- Directed by: Ryan Perez
- Written by: Ryan Perez
- Starring: Justin Long Jorge Garcia James Urbaniak Michaela Watkins
- Production company: Funny or Die
- Distributed by: Funny or Die
- Release date: April 17, 2013;
- Running time: 79 minutes
- Country: United States
- Language: English

= ISteve =

iSteve is a 2013 American biographical parody film released on April 17, 2013 by producer Funny or Die, marking their first full-length movie. It claims to be the first biopic on the life of Steve Jobs after his death. The film stars Justin Long, who had previously starred in Apple's Get a Mac ad campaign, as Jobs and Jorge Garcia as Steve Wozniak. The film was written in three days and shot in five by Ryan Perez, a former Saturday Night Live writer.

==Cast==
In order of appearance

==Crew==
- Directed by: Ryan Perez
- Producer: Allison Hord
- Written by: Ryan Perez
- with additional material by: Danny Jelinek, Anne Rieman, Allison Hord, Charles Ingram, Nick Corirossi and Brad Schultz

==Critical review==
As a free release on the Internet, the movie went unseen by film critics, with most public reactions coming from tech and business bloggers. According to Forbes, early reviews are mixed. Wired reviewer Mat Honan stated that the movie was "profoundly unfunny" and that "If 'Funny or Die' is a promise, the crew should probably start coffin shopping." Honan claims that the film has several inaccuracies but also notes that the film is a parody, which somewhat offsets that. CNET reviewer Amanda Kooser also notes that the movie "cut a few corners as far as accuracy goes". Kooser notes that the film succeeded, in a sense, in beating Ashton Kutcher's Jobs to market as the first Steve Jobs biopic after his death (Pirates of Silicon Valley had been produced and released in 1999, 3 years after Jobs returned to Apple). Kooser also notes that the movie had rampant anachronistic technology term usage. Variety reviewer AJ Marechal notes that the movie, which was written in three days and shot in five, "has its funny moments", but that it may be "too long", especially for the Funny or Die viewership. The New York Times critic Brooks Barnes described the movie as a "biopic poking fun at biopics" and said that writer Ryan Perez said "In true Internet fashion, it’s not based on very thorough research — essentially a cursory look at the Steve Jobs Wikipedia page". Barnes also noted that the movie also bested a third Jobs movie in the works by Aaron Sorkin adapted from Steve Jobs by Walter Isaacson with input from Wozniak to the market. Fortune reviewer Philip Elmer-DeWitt describes the movie as "an over-long Saturday Night Live skit that never quite gets rolling", but noted it had a few things going for it.
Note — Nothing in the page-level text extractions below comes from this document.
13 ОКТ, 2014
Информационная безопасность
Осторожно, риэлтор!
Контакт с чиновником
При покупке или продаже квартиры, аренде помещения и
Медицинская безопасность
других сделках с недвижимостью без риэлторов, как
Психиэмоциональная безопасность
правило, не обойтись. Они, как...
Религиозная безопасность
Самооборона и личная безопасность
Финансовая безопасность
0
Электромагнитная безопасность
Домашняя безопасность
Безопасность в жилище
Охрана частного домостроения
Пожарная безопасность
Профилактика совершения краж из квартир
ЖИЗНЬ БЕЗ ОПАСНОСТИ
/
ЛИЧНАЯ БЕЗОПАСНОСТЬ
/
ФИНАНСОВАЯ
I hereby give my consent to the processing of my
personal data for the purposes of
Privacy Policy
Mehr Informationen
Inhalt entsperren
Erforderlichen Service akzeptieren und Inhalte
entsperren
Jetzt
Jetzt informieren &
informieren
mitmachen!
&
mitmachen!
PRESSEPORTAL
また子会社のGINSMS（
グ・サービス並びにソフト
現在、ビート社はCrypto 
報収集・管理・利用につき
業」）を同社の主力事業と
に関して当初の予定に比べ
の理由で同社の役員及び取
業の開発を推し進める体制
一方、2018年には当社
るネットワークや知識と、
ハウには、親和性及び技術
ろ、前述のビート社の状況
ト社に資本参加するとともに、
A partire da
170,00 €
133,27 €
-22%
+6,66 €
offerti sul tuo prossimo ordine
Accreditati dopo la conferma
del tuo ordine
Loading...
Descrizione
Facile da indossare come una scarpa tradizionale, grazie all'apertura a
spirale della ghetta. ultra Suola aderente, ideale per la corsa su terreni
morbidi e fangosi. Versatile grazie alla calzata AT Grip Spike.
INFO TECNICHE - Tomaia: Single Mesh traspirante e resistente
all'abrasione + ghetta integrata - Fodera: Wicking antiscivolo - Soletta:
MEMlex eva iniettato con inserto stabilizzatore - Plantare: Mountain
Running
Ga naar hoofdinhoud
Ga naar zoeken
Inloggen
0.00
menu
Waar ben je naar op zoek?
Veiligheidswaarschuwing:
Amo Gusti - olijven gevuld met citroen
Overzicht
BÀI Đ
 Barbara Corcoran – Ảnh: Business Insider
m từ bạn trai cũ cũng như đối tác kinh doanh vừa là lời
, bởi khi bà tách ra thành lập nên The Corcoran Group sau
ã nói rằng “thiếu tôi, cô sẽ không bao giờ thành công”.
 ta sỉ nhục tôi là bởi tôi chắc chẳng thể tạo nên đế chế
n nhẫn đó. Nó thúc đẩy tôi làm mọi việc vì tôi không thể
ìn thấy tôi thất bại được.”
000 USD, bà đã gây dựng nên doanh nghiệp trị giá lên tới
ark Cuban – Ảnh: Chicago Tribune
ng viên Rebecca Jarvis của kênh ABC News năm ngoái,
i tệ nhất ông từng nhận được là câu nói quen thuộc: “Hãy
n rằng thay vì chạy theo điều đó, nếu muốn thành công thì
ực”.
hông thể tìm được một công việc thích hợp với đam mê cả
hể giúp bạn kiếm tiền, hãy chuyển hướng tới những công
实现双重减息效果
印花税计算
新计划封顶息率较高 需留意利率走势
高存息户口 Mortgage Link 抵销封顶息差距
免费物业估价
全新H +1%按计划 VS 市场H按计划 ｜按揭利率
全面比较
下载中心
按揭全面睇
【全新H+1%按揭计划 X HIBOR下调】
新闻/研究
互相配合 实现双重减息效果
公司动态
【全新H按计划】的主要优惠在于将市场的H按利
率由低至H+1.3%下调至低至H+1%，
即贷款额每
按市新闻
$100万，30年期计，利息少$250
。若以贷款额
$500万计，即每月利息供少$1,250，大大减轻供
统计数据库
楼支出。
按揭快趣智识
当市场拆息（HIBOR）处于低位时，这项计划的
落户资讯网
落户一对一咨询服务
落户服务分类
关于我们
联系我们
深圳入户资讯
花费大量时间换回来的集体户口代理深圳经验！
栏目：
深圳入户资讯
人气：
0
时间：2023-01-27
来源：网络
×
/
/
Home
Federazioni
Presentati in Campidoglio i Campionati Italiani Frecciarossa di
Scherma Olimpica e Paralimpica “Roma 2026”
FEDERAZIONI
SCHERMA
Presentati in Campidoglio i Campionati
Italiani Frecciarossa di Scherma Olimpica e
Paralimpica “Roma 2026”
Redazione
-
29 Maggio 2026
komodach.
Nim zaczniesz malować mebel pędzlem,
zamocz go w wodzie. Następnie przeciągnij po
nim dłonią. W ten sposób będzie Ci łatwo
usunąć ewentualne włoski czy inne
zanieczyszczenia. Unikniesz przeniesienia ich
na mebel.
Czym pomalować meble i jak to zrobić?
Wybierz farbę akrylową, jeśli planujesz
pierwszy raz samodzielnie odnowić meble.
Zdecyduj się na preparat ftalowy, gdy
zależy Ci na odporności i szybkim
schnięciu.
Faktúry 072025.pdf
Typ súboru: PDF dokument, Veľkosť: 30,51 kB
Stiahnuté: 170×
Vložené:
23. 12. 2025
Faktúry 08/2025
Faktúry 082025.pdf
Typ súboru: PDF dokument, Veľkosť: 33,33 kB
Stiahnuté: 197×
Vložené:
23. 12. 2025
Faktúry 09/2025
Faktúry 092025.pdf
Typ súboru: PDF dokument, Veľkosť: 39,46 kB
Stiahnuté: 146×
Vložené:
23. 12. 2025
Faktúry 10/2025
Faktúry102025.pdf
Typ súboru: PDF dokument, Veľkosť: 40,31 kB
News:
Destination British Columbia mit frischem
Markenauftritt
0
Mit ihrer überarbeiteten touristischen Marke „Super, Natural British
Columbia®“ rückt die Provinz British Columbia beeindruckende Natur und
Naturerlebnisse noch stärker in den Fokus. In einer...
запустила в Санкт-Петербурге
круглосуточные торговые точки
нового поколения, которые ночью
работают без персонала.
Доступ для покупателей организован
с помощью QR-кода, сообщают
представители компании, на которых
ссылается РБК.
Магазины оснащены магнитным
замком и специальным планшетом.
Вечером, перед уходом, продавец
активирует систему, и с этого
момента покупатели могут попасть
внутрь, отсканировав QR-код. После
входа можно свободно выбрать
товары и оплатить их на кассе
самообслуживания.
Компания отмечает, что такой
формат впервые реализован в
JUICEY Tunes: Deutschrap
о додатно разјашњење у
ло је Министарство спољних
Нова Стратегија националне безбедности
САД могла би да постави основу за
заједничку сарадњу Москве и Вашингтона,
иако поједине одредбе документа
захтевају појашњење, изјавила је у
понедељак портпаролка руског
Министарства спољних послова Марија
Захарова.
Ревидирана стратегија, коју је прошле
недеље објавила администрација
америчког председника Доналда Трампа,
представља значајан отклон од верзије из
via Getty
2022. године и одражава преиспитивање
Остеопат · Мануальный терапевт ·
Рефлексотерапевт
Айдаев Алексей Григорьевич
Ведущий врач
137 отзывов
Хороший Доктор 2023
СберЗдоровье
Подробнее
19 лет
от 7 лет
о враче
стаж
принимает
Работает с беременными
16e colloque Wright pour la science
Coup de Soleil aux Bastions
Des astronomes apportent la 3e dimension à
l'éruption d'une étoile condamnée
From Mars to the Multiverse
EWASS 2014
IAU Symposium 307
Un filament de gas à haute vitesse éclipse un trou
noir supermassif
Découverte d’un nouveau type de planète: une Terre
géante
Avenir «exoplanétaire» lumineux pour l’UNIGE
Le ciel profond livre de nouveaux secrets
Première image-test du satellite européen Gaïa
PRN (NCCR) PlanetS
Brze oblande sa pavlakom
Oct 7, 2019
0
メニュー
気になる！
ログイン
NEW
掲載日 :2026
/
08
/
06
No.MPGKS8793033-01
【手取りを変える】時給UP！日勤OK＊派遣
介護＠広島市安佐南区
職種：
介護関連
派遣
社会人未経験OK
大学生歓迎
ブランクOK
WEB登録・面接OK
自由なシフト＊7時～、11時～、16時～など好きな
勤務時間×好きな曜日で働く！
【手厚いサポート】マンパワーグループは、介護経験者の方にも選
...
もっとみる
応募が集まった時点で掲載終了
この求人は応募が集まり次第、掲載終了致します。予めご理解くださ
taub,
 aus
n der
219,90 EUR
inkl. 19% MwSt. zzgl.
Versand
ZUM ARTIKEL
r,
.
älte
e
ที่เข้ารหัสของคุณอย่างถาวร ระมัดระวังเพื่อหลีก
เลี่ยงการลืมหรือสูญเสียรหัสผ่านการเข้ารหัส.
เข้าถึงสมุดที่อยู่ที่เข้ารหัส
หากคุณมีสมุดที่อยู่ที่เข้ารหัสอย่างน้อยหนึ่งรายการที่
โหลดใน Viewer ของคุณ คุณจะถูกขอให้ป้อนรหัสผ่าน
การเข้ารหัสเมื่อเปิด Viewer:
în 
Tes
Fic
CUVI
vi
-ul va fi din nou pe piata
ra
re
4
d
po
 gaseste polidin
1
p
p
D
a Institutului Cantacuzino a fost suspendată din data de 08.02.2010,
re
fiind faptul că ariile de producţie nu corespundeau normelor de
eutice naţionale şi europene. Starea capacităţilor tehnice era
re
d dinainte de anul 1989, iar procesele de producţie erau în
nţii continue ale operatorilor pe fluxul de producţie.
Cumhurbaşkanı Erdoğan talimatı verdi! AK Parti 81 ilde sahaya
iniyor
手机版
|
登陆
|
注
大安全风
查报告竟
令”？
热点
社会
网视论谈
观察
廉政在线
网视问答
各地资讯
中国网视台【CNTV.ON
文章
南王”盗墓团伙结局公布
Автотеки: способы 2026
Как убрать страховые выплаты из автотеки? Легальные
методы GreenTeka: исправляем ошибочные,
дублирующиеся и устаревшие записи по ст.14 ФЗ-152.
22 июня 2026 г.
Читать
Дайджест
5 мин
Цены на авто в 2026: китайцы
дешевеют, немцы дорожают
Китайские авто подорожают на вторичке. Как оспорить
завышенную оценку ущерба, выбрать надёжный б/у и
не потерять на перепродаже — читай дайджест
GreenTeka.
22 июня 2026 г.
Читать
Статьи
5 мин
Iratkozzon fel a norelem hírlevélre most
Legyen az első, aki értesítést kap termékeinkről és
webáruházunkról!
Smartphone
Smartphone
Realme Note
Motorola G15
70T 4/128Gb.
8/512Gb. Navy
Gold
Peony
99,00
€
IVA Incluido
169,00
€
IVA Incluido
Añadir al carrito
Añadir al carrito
Macworld reviewers Dan Moren and Lex Friedman provided one of the few positive reviews describing the movie as a humorous Jobs biography that "...is surprisingly amusing, provided you are both a fan of Apple and of stupid comedy, and presuming you also don’t mind a little profanity sprinkled in for good measure." Forbes reviewer noted that the scheduled April 15 release was delayed 2 days due to the Boston Marathon bombings.